Ma siłę do ataku, więc my musimy oddać?

Co powoduje, że musimy walczyć, a nie możemy rozpuścić tej energii nawet wtedy gdy ktoś nas atakuje i wydobyć z siebie wewnętrznej mądrości?

Dlaczego uważamy, że innych siła, jest silniejsza od naszej ?

Innych myślenie, postępowanie, a nasze nie?

 

Szczególnie w takich miejscach rodzą się pytania o to dlaczego wojna właśnie tutaj?

Przecież ludzie tutejsi jej na pewno nie chcieli, czy na pewno to sprawa tylko kilku decyzji politycznych?

Wojna zaczyna się w naszych umysłach i z nich idzie energia, a za energią idzie kreacja i postępowanie.

Wszechświat materializuje to co chcemy i …………
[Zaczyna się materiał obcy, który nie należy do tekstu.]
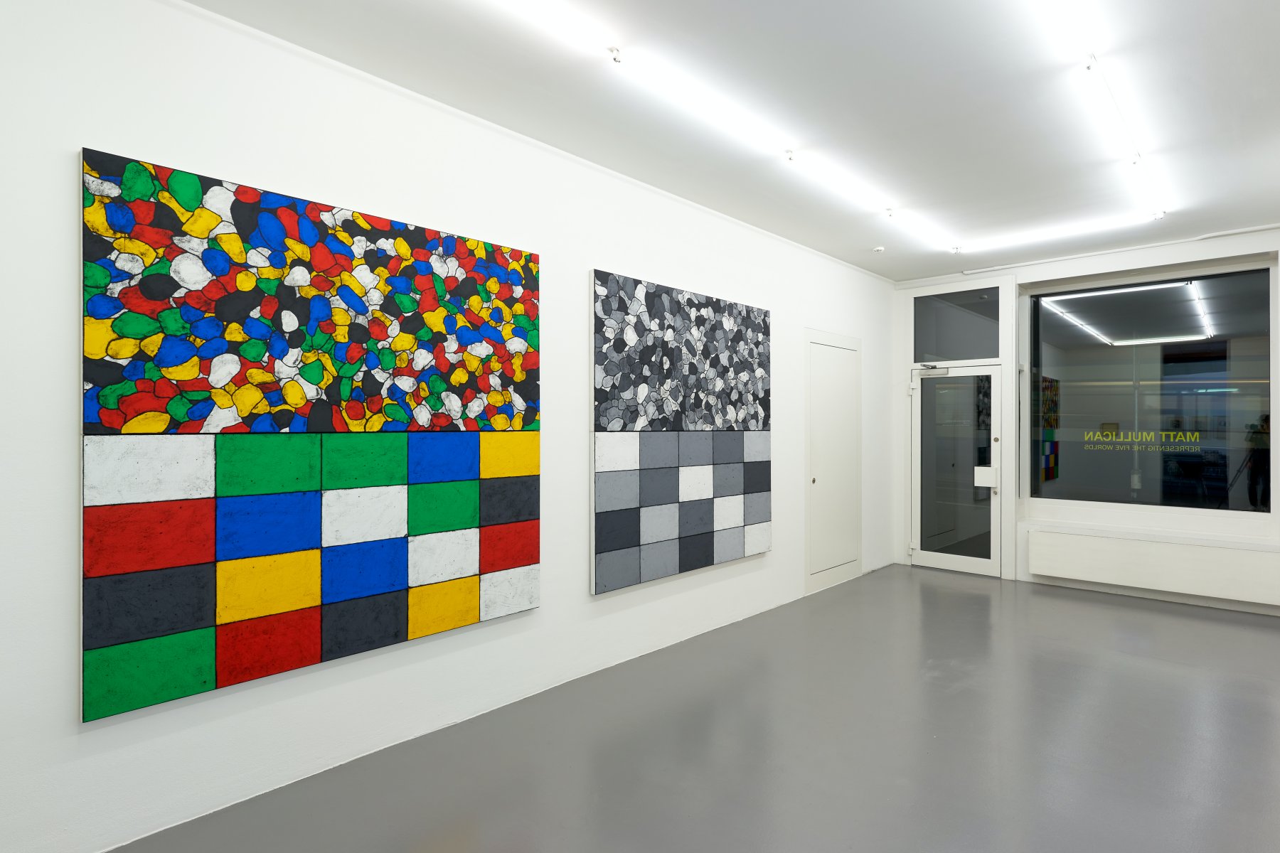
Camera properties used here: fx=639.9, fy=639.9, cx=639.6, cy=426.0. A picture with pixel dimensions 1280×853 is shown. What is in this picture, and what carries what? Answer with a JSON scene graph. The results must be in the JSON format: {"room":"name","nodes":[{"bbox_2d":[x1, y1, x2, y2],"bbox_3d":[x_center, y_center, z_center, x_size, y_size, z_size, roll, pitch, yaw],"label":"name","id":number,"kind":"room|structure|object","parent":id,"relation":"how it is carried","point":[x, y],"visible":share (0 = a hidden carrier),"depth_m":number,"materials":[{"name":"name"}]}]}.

Powiecie nikt nie chce wojny, a zobaczcie sami ile jest jej w Was…….

Ile razy się denerwujecie na kogoś,

musicie walczyć o swoje,

jesteście wojownikami światła,

trzeba walczyć z ciemnymi energiami i nie tylko,

Czy szukamy odwetu,

czy na siłę bronimy swoich racji, poglądów……..

Pytań na pewno można zadać bardzo wiele

Im więcej będzie w nas pokoju, to w pewnym momencie przeważy ta energia i zagości on na świecie.
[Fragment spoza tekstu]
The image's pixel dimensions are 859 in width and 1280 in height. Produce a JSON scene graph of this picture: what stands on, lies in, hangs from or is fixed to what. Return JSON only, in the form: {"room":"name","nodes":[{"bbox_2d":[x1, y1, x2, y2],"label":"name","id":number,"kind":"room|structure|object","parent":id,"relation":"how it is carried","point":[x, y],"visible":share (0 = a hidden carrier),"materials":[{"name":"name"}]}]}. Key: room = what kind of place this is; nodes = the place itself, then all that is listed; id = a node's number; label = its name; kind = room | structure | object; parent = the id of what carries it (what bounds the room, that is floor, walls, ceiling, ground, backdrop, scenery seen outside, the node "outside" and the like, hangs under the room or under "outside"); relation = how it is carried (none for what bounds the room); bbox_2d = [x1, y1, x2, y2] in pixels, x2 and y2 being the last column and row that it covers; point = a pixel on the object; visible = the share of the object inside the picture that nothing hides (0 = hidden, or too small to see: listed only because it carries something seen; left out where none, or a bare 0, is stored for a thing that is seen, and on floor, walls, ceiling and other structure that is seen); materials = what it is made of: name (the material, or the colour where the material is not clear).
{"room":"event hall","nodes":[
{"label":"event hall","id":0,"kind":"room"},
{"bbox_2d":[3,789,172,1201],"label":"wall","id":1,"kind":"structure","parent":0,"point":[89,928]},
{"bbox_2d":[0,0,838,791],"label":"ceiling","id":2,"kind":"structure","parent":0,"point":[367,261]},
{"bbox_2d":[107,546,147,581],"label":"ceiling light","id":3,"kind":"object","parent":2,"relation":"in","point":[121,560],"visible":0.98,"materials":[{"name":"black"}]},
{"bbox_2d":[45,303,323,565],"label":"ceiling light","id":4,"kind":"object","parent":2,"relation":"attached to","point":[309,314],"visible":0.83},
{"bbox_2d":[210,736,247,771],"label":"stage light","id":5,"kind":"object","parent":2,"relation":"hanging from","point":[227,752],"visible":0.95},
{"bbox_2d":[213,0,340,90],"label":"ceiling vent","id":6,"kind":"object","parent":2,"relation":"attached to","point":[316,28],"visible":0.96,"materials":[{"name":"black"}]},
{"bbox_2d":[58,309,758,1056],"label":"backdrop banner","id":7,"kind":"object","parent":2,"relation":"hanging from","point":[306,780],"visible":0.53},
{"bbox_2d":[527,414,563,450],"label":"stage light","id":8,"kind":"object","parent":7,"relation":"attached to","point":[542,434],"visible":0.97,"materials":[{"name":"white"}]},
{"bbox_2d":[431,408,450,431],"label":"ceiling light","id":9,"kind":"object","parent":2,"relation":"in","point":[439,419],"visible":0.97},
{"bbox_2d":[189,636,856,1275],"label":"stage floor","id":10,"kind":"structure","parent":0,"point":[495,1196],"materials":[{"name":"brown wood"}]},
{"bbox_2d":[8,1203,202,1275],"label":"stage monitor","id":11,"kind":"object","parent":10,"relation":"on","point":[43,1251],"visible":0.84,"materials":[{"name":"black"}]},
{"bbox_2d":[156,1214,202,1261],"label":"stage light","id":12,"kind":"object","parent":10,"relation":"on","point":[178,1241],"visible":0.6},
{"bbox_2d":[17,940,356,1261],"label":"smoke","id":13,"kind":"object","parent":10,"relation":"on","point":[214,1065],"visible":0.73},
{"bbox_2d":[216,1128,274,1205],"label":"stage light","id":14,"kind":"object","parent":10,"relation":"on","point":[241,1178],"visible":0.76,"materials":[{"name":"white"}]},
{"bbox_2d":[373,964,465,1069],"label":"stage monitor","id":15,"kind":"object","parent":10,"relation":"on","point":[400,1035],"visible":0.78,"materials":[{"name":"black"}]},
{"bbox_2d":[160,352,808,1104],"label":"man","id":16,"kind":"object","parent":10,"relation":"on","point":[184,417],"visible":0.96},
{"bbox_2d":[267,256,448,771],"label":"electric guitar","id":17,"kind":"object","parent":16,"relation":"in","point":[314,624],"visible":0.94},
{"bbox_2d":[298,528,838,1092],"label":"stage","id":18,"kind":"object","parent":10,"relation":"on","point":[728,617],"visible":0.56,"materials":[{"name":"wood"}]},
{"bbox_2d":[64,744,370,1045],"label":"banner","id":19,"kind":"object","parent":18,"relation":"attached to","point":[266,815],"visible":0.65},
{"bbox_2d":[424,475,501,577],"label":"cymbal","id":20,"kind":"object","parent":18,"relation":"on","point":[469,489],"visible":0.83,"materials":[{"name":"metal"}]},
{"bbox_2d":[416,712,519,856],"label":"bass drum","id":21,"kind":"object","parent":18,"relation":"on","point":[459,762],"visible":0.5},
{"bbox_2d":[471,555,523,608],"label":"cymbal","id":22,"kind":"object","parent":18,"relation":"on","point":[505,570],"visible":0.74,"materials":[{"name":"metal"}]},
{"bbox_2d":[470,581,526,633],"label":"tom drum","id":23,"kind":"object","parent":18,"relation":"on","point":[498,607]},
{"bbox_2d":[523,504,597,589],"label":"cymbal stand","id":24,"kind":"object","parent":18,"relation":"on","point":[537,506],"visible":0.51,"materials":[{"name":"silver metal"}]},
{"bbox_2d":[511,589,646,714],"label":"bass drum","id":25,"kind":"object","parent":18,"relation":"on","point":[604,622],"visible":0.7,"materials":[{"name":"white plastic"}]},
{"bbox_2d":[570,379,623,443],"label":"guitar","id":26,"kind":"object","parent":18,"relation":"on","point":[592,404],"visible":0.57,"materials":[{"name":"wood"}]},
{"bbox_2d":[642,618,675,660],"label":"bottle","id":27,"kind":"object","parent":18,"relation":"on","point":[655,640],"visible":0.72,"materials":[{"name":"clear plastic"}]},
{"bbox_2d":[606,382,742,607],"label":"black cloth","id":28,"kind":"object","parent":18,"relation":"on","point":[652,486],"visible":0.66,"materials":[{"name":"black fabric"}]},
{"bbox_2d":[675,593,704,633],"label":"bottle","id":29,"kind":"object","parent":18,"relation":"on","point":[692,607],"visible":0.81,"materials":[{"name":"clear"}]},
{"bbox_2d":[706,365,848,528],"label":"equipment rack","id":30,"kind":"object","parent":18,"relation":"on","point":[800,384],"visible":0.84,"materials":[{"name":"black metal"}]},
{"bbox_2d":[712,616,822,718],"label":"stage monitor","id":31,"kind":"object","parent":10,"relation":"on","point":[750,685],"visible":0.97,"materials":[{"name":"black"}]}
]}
Wszystko zależy tylko od nas wszystkich.

 

A tak na marginesie po co walczyć ?

Gdy za chwilę nie ma nas na tym świecie, traci się dorobek całego życia, traci miejsce zamieszkania (jak Azerowie).

Czy walka nie wstrzymuje nas przed iściem swoja drogą, a odwet całkowicie nie sprowadza na manowce?

 

Kiedyś byłam zaraz po wojnie w Bośni i Hercegowinie, po paru dniach uciekłam cała roztrzęsiona, zburzonymi domami, mogiłkami wojennymi moich rówieśników.
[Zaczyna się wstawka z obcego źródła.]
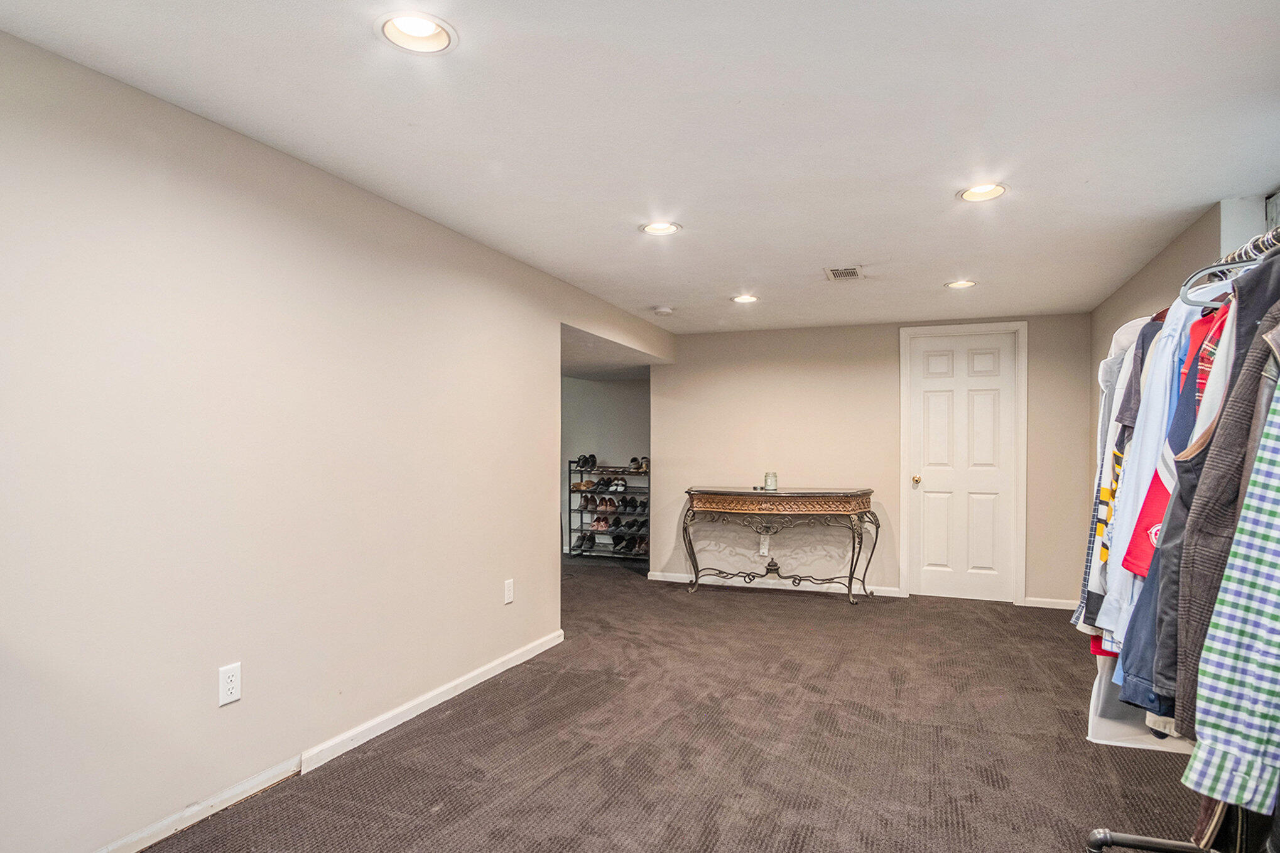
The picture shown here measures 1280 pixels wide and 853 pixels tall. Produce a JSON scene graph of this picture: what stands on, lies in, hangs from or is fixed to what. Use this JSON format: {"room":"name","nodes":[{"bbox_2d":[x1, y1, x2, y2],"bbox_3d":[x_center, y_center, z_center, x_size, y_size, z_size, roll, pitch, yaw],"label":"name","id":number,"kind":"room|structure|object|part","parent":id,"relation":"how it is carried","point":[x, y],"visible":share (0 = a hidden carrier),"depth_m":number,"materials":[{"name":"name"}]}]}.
{"room":"basement","nodes":[
{"label":"basement","id":0,"kind":"room"},
{"bbox_2d":[0,13,672,852],"bbox_3d":[-1.118,0.133,2.903,0.127,2.233,6.484,0,-1,21],"label":"left wall","id":1,"kind":"structure","parent":0,"point":[216,665],"depth_m":2.27,"materials":[{"name":"paint"}]},
{"bbox_2d":[217,661,242,706],"bbox_3d":[-1.322,0.815,2.254,0.009,0.119,0.073,0,-1,21],"label":"wall outlet","id":2,"kind":"object","parent":1,"relation":"attached to","point":[231,684],"visible":0.99,"depth_m":2.25,"materials":[{"name":"white plastic"}]},
{"bbox_2d":[45,629,568,852],"bbox_3d":[-1.369,1.198,2.159,0.016,0.081,4.795,0,-1,21],"label":"baseboard","id":3,"kind":"structure","parent":1,"relation":"attached to","point":[502,667],"depth_m":2.58,"materials":[{"name":"white paint"}]},
{"bbox_2d":[503,577,515,603],"bbox_3d":[-0.698,0.859,3.747,0.011,0.125,0.075,0,-1,21],"label":"wall outlet","id":4,"kind":"object","parent":1,"relation":"attached to","point":[509,593],"visible":0.98,"depth_m":3.73,"materials":[{"name":"white plastic"}]},
{"bbox_2d":[560,373,650,556],"bbox_3d":[-0.576,0.271,7.793,2.285,2.149,0.145,0,-1,21],"label":"alcove wall","id":5,"kind":"structure","parent":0,"point":[585,381],"depth_m":7.73,"materials":[{"name":"grey paint"}]},
{"bbox_2d":[43,555,1231,852],"bbox_3d":[0.138,1.302,3.171,5.649,0.107,8.144,0,-1,21],"label":"carpet floor","id":6,"kind":"structure","parent":0,"point":[747,608],"depth_m":2.75,"materials":[{"name":"brown carpet"}]},
{"bbox_2d":[570,459,650,562],"bbox_3d":[-0.257,0.832,7.430,0.899,1.031,0.354,0,-1,21],"label":"shoe rack","id":7,"kind":"object","parent":6,"relation":"on","point":[571,510],"visible":0.64,"depth_m":7.40,"materials":[{"name":"black metal"}]},
{"bbox_2d":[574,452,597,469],"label":"shoes","id":8,"kind":"object","parent":7,"relation":"on","point":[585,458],"visible":0.87,"depth_m":7.47,"materials":[{"name":"black"}]},
{"bbox_2d":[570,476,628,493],"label":"shoes","id":9,"kind":"object","parent":7,"relation":"on","point":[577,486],"visible":0.85,"depth_m":7.41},
{"bbox_2d":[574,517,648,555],"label":"shoes","id":10,"kind":"object","parent":7,"relation":"in","point":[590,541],"visible":0.73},
{"bbox_2d":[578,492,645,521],"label":"row","id":11,"kind":"object","parent":7,"relation":"in","point":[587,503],"visible":0.89,"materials":[{"name":"brown leather"}]},
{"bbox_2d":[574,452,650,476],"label":"shoes","id":12,"kind":"object","parent":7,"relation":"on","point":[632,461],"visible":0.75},
{"bbox_2d":[682,486,880,603],"bbox_3d":[1.112,0.893,5.618,1.525,0.856,0.467,0,-1,21],"label":"console table","id":13,"kind":"object","parent":6,"relation":"on","point":[689,490],"visible":0.99,"depth_m":5.48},
{"bbox_2d":[763,471,778,490],"bbox_3d":[1.030,0.392,5.496,0.104,0.137,0.105,0,-1,21],"label":"candle jar","id":14,"kind":"object","parent":13,"relation":"on","point":[770,476],"visible":0.99,"depth_m":5.46,"materials":[{"name":"clear glass"}]},
{"bbox_3d":[1.074,0.550,5.553,1.465,0.137,0.523,0,-1,21],"label":"apron","id":15,"kind":"part","parent":13,"relation":"part of","materials":[{"name":"brown wood"}]},
{"bbox_2d":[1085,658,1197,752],"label":"bin","id":16,"kind":"object","parent":6,"relation":"on","point":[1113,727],"visible":0.23,"depth_m":2.18,"materials":[{"name":"white plastic"}]},
{"bbox_2d":[1080,198,1279,849],"bbox_3d":[1.418,0.364,1.566,0.630,1.520,1.650,0,-1,21],"label":"clothes rack","id":17,"kind":"object","parent":6,"relation":"on","point":[1105,839],"visible":0.58,"depth_m":1.42,"materials":[{"name":"metal"}]},
{"bbox_2d":[1072,318,1146,630],"bbox_3d":[1.566,0.111,2.157,0.350,1.020,0.216,0,-1,-24],"label":"shirt","id":18,"kind":"object","parent":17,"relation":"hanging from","point":[1085,578],"visible":0.18,"depth_m":2.17,"materials":[{"name":"fabric"}]},
{"bbox_2d":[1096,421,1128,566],"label":"yellow and black striped shirt","id":19,"kind":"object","parent":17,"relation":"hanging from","point":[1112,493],"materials":[{"name":"fabric"}]},
{"bbox_2d":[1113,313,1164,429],"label":"dark grey shirt","id":20,"kind":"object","parent":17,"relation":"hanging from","point":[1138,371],"visible":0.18,"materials":[{"name":"grey fabric"}]},
{"bbox_2d":[1097,298,1205,647],"bbox_3d":[1.386,0.078,1.799,0.228,0.919,0.221,0,-1,36],"label":"white shirt","id":21,"kind":"object","parent":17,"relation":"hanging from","point":[1108,617],"visible":0.33,"depth_m":1.80,"materials":[{"name":"blue fabric"}]},
{"bbox_3d":[1.452,1.142,1.899,0.315,0.078,0.246,0,-1,21],"label":"leg","id":22,"kind":"part","parent":17,"relation":"part of","materials":[{"name":"metal"}]},
{"bbox_2d":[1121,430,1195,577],"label":"red jersey","id":23,"kind":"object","parent":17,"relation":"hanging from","point":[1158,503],"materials":[{"name":"red fabric"}]},
{"bbox_2d":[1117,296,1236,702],"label":"navy jacket","id":24,"kind":"object","parent":17,"relation":"hanging from","point":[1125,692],"visible":0.22,"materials":[{"name":"blue fabric"}]},
{"bbox_2d":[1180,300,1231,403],"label":"red shirt","id":25,"kind":"object","parent":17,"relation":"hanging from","point":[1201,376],"visible":0.19,"depth_m":1.64,"materials":[{"name":"red fabric"}]},
{"bbox_2d":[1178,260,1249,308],"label":"clothes hanger","id":26,"kind":"object","parent":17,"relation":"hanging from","point":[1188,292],"visible":0.56,"depth_m":1.62,"materials":[{"name":"grey plastic"}]},
{"bbox_2d":[1163,261,1279,734],"bbox_3d":[1.224,0.120,1.328,0.172,1.010,0.349,1,-1,-37],"label":"brown jacket","id":27,"kind":"object","parent":17,"relation":"hanging from","point":[1241,419],"visible":0.57,"depth_m":1.37,"materials":[{"name":"brown fabric"}]},
{"bbox_2d":[1185,325,1279,811],"bbox_3d":[1.173,0.142,1.052,0.384,0.917,0.372,0,-1,-20],"label":"plaid shirt","id":28,"kind":"object","parent":17,"relation":"hanging from","point":[1279,585],"visible":0.97,"depth_m":1.13,"materials":[{"name":"multicoloured fabric"}]},
{"bbox_2d":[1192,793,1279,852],"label":"black bag","id":29,"kind":"object","parent":17,"relation":"hanging from","point":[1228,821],"visible":0.35,"depth_m":1.40,"materials":[{"name":"black"}]},
{"bbox_2d":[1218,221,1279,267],"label":"closet rod","id":30,"kind":"object","parent":17,"relation":"attached to","point":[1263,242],"visible":0.66,"depth_m":1.59,"materials":[{"name":"metal"}]},
{"bbox_2d":[0,0,1279,334],"bbox_3d":[0.381,-1.029,2.836,4.141,0.111,7.502,0,-1,21],"label":"ceiling","id":31,"kind":"structure","parent":0,"point":[867,257],"depth_m":2.24,"materials":[{"name":"white paint"}]},
{"bbox_2d":[376,10,457,54],"bbox_3d":[-0.556,-1.021,1.743,0.199,0.074,0.199,0,-1,21],"label":"recessed light","id":32,"kind":"object","parent":31,"relation":"in","point":[431,28],"visible":0.97,"depth_m":1.76,"materials":[{"name":"white metal"}]},
{"bbox_2d":[639,220,681,236],"bbox_3d":[0.096,-0.972,3.255,0.194,0.070,0.195,0,-1,21],"label":"recessed light","id":33,"kind":"object","parent":31,"relation":"in","point":[667,227],"visible":0.95,"depth_m":3.28,"materials":[{"name":"white metal"}]},
{"bbox_2d":[652,305,673,315],"bbox_3d":[0.171,-0.863,5.052,0.137,0.040,0.136,0,-1,21],"label":"smoke detector","id":34,"kind":"object","parent":31,"relation":"attached to","point":[662,311],"visible":0.99,"depth_m":5.01,"materials":[{"name":"white plastic"}]},
{"bbox_2d":[730,293,759,304],"bbox_3d":[0.712,-0.914,4.725,0.197,0.059,0.198,0,-1,21],"label":"recessed light","id":35,"kind":"object","parent":31,"relation":"in","point":[745,299],"visible":0.97,"depth_m":4.73,"materials":[{"name":"white metal"}]},
{"bbox_2d":[824,265,863,280],"bbox_3d":[1.191,-0.921,4.072,0.188,0.010,0.279,0,-1,21],"label":"ceiling vent","id":36,"kind":"object","parent":31,"relation":"in","point":[853,272],"visible":0.99,"depth_m":4.06,"materials":[{"name":"metal"}]},
{"bbox_2d":[944,278,977,289],"bbox_3d":[1.976,-0.920,4.294,0.193,0.056,0.192,0,-1,21],"label":"recessed light","id":37,"kind":"object","parent":31,"relation":"in","point":[965,284],"visible":0.95,"depth_m":4.31,"materials":[{"name":"white metal"}]},
{"bbox_2d":[956,182,1008,202],"bbox_3d":[1.366,-0.984,2.786,0.198,0.083,0.198,0,-1,21],"label":"recessed light","id":38,"kind":"object","parent":31,"relation":"in","point":[970,195],"visible":0.9,"depth_m":2.82,"materials":[{"name":"white metal"}]},
{"bbox_2d":[652,311,1092,608],"bbox_3d":[1.765,0.223,5.797,3.437,2.212,0.127,0,-1,21],"label":"back wall","id":39,"kind":"structure","parent":0,"point":[840,329],"depth_m":5.80,"materials":[{"name":"beige paint"}]},
{"bbox_2d":[758,533,770,554],"bbox_3d":[1.048,0.955,5.882,0.078,0.155,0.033,0,-1,21],"label":"wall outlet","id":40,"kind":"object","parent":39,"relation":"attached to","point":[762,550],"visible":0.97,"depth_m":5.88,"materials":[{"name":"white plastic"}]},
{"bbox_2d":[646,570,902,596],"bbox_3d":[1.090,1.296,5.960,1.950,0.077,0.016,0,-1,21],"label":"baseboard","id":41,"kind":"structure","parent":39,"relation":"attached to","point":[677,580],"depth_m":5.93,"materials":[{"name":"white paint"}]},
{"bbox_2d":[908,331,1016,604],"bbox_3d":[2.557,0.295,5.532,0.733,2.052,0.115,0,-1,21],"label":"door","id":42,"kind":"structure","parent":39,"relation":"in","point":[978,362],"depth_m":5.55,"materials":[{"name":"white paint"}]},
{"bbox_3d":[2.195,0.397,5.584,0.066,0.072,0.081,0,-1,21],"label":"doorknob","id":43,"kind":"part","parent":42,"relation":"part of","materials":[{"name":"gold metal"}]},
{"bbox_2d":[896,322,1029,605],"bbox_3d":[2.553,0.256,5.548,0.927,2.154,0.151,0,-1,21],"label":"door frame","id":44,"kind":"structure","parent":39,"relation":"attached to","point":[902,446],"depth_m":5.45,"materials":[{"name":"white paint"}]},
{"bbox_2d":[1022,595,1078,609],"bbox_3d":[3.155,1.293,5.228,0.518,0.075,0.014,0,-1,21],"label":"baseboard","id":45,"kind":"structure","parent":39,"relation":"attached to","point":[1053,603],"depth_m":5.25,"materials":[{"name":"white paint"}]},
{"bbox_2d":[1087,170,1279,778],"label":"right wall","id":46,"kind":"structure","parent":0,"point":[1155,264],"depth_m":3.66,"materials":[{"name":"paint"}]}
]}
Teraz mogłam przyjrzeć się jej bardziej świadomie, uwolnić zawarte gdzieś energie moich przodków z czasów wojny, ich lęki, szarpanie się, życie w ciągłym zagrożeniu.

A przecież jedyne co nas chroni to miłość i wiara w boskie prowadzenie, a reszta nas osłabia.

 

I tak z miasteczka zjechaliśmy w stronę kolejnych termalnych źródeł Tsar.

Nagle na drodze pokazał się okrągły basen z małym gejzerem. Łada Niva podjechała do nas prosząc abyśmy nie podjeżdżali bliżej gdyż tam kąpią się ludzie.

W samochodzie siedzieli mężczyźni, a w gejzerze kąpały się kobiety.

Tak, tutejszy świat czasami wygląda jak u nas 20-30 lat temu.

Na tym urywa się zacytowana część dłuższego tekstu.